Allerdings findet sich die Pressemitteilung des Urteils am 12. April auf der Webseite des Amtsgerichtes Weimar. Weiter argumentiert die Bildungsdirektion, dass der Beschluss gravierende verfahrensrechtliche Zweifel aufwerfe. Diese sollten von einem oberen Gericht so schnell wie möglich überprüft werden.

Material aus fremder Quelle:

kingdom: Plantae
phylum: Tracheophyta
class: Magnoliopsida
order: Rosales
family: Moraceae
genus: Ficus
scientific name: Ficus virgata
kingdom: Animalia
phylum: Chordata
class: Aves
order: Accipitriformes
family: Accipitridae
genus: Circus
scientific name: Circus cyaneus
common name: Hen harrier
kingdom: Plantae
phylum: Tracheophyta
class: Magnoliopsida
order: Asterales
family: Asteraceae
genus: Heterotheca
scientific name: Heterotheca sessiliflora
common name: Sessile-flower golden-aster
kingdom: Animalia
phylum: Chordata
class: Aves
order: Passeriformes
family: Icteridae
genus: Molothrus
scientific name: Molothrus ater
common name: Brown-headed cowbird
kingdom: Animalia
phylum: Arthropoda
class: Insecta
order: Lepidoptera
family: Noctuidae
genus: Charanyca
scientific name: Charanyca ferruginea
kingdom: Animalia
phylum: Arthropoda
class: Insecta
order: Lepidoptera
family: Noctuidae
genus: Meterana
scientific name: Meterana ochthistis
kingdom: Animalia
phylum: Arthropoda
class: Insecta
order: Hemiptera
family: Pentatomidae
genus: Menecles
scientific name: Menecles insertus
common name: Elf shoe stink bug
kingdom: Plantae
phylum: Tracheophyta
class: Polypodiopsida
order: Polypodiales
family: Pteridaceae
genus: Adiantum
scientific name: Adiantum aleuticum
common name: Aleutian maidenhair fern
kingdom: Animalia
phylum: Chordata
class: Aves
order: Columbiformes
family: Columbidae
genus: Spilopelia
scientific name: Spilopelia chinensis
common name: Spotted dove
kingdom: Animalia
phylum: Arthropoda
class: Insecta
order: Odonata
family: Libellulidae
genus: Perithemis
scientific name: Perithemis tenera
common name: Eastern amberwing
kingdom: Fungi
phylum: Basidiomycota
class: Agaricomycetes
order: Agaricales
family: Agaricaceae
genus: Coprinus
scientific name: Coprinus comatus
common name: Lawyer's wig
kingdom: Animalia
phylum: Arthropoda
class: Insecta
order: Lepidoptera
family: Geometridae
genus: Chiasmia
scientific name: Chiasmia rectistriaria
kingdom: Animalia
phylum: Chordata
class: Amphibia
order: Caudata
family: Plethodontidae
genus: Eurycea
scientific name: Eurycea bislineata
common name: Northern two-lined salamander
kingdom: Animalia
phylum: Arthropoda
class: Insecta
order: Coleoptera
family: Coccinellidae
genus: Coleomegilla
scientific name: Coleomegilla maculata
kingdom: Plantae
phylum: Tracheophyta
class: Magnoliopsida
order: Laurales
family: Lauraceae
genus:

Entgegen des Einzelrichters, der die Zwangsmassnahmen unmissverständlich für alle an diesen Schulen unterrichteten Kinder aufgehoben hat, gelte der Beschluss laut Bildungsdirektion nur für die zwei am Verfahren beteiligten Schüler.

Gemäss Pressemitteilung des Amtsgerichtes ist der Richter davon ausgegangen, dass die Überprüfung von Infektionsschutzmaßnahmen zur Zuständigkeit der Familiengerichte gehöre. Die Eröffnung des Verwaltungsrechtsweges habe er verneint. Die Bildungsdirektion ist hingegen anderer Meinung. Die Überprüfung von Massnahmen oder Rechtsverordnungen der Landesregierung sei Sache der Verwaltungsgerichte.

«Was ich seit zwölf Monaten sage: verfassungswidrig und nichtig!», sagt Dr. iur. Heinz Raschein gegenüber der Radaktion von Corona-Transition. Da das Urteil auf nicht anfechtbaren Gutachten beruhe und eine Revision ausgeschlossen sei, könne man sich auch in der Schweiz auf diesen Entscheid berufen.

In Thüringen allerdings ignoriert die Regierung ein richterliches Urteil mit nicht anfechtbaren wissenschaftlichen Gutachten – eigenmächtig und willkürlich.